A dare ulteriore impulso a questa nuova pseudo-ideologia è arrivata poi la guerra di Vladimir Putin, con le sue conseguenze sull’inflazione e in particolare sul prezzo dell’energia, per non parlare della questione del grano ucraino, che spinge alla sollevazione gli agricoltori persino in Polonia, il Paese, per ovvie ragioni storiche e geografiche, meno filo-putiniano d’Europa.
Come aveva scritto Roger Cohen sul New York Times del 31 marzo, «i partiti di estrema destra in ascesa in tutto il continente hanno colto questa rabbia tre mesi prima delle elezioni del Parlamento europeo. Lo descrivono come un altro esempio dello scontro tra élite arroganti e popolo, globalisti delle città e agricoltori legati alle proprie radici. Il loro messaggio è che la campagna è la custode delle tradizioni nazionali assediate dalla modernità, dal politicamente corretto e dall’immigrazione, oltre che da un groviglio di norme ambientali che, a loro avviso, sfidano il buon senso».

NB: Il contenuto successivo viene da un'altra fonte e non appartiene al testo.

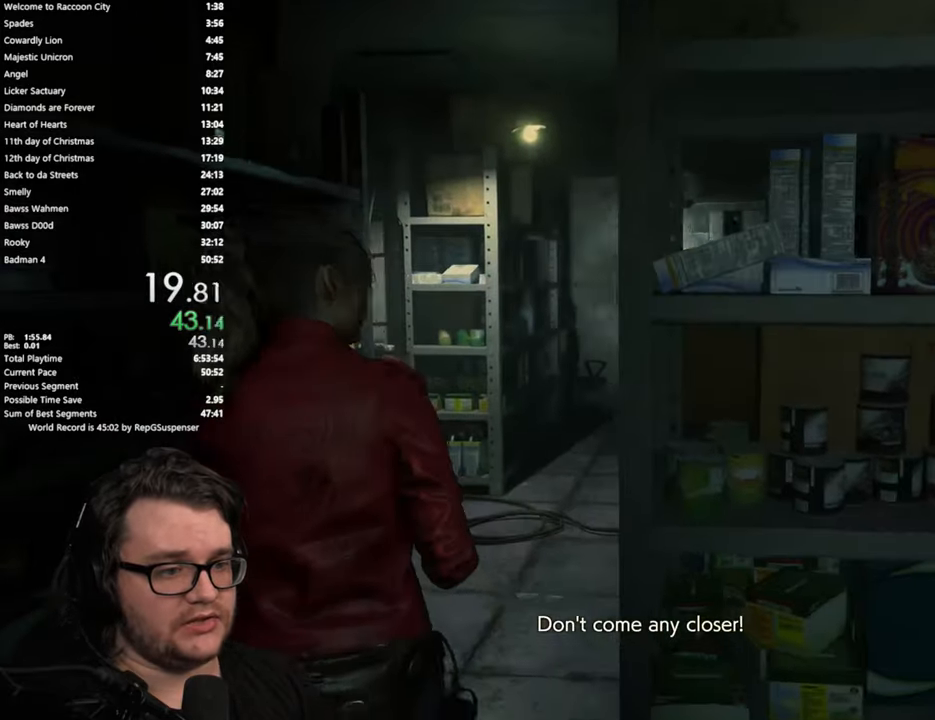
{"buttons": [], "left_stick": "up", "right_stick": "center", "button_events": []}
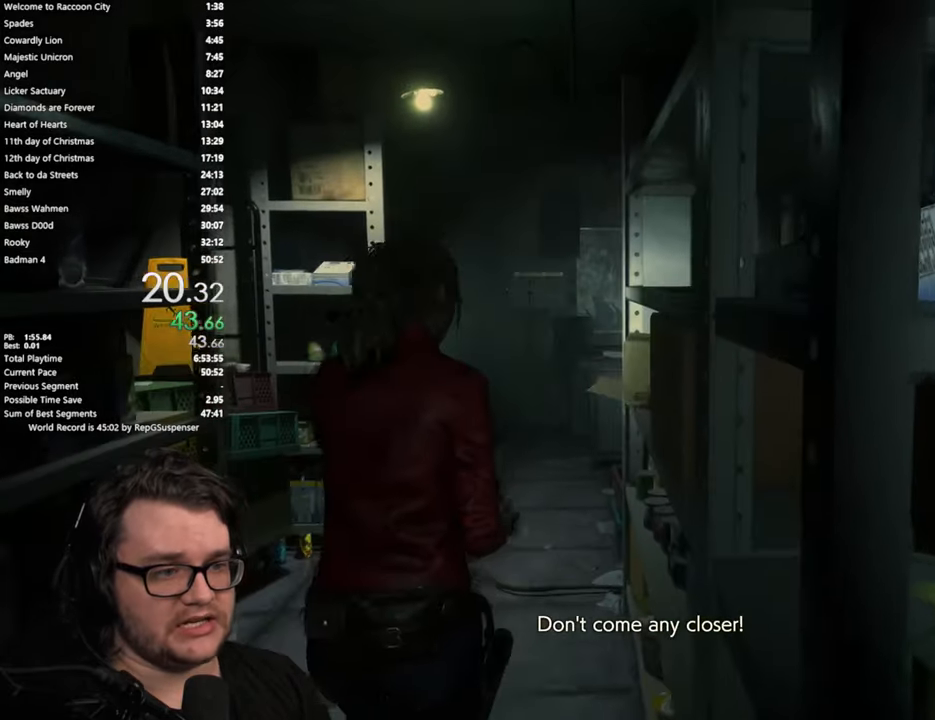
{"buttons": [], "left_stick": "up", "right_stick": "down-left", "button_events": []}
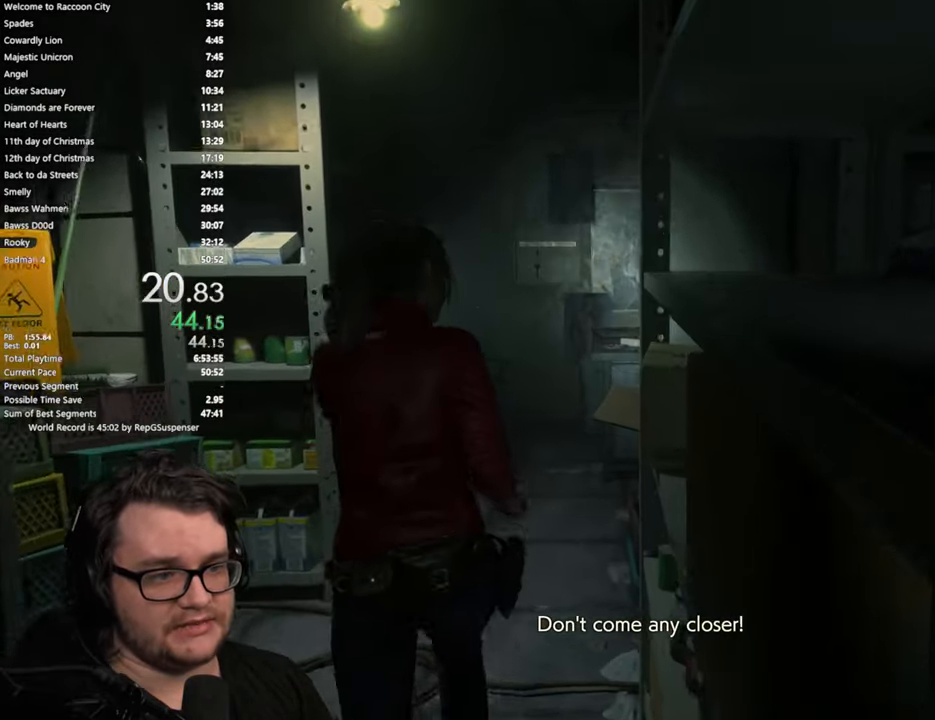
{"buttons": [], "left_stick": "up", "right_stick": "center", "button_events": []}
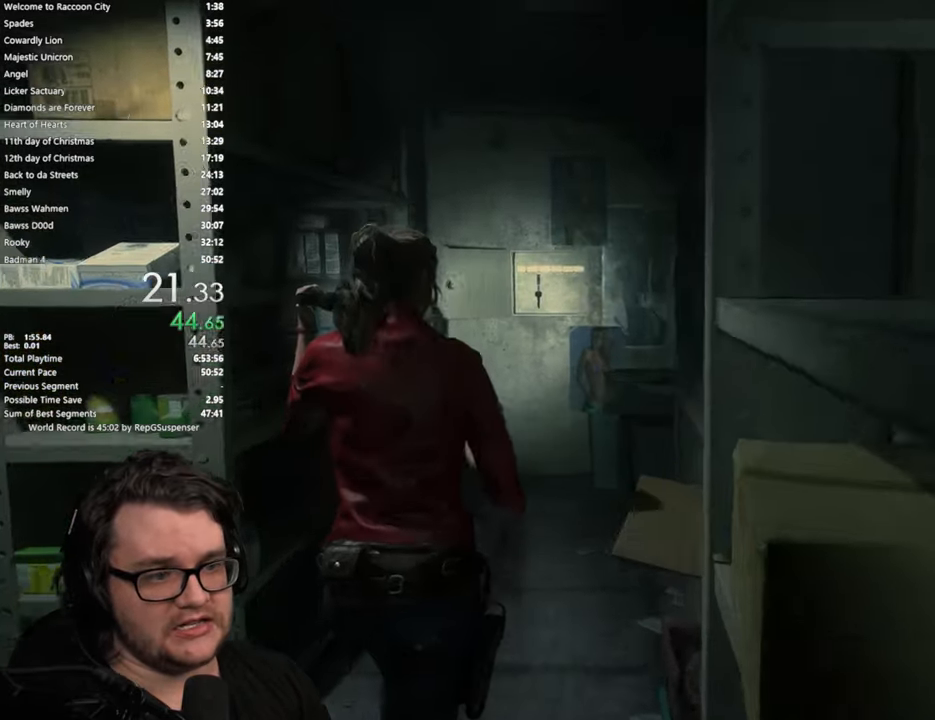
{"buttons": [], "left_stick": "up", "right_stick": "center", "button_events": [[383, "CROSS", "down"], [483, "CROSS", "up"]]}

In Francia, Marine Le Pen sostiene che il vero esilio «non consiste nell’essere banditi dal proprio Paese, ma nel viverci e non riconoscerlo più». Il suo giovane numero due, Jordan Bardella, parla di «ecologia punitiva». In Germania Stefan Hartung, membro di Die Heimat (La Patria), un partito neonazista, a gennaio è intervenuto durante una protesta di contadini e ha denunciato i politici di Bruxelles e Berlino che esercitano il controllo sulle persone «imponendo cose come l’ideologia climatica, la follia di genere e tutte quelle sciocchezze».
E poi c’è l’Italia, naturalmente, con la gara tra la Lega di Matteo Salvini e i Fratelli d’Italia di Giorgia Meloni, nonché dell’ineffabile ministro dell’Agricoltura, Francesco Lollobrigida, decisi a contendersi i favori della Coldiretti, dei trattori, dei forconi e di qualunque altro possibile rappresentante del piccolo mondo antico in cui vorrebbero rinchiuderci.
Evitare estremismi ideologici di segno opposto, riconoscere le giuste esigenze e i legittimi interessi delle categorie colpite dalla cosiddetta transizione ecologica è ovviamente consigliabile, a sinistra, se non si vuole perdere la partita prima ancora di cominciarla. Ma a giudicare dalla ritirata dell’Unione europea davanti ai trattori, praticamente su tutta la linea, l’impressione è che la forza e la potenziale egemonia di questa nuova narrazione, che in altri tempi si sarebbe forse definita semplicemente reazionaria, vadano molto oltre le questioni concrete risolvibili con buone norme e un po’ di buon senso nell’applicarle.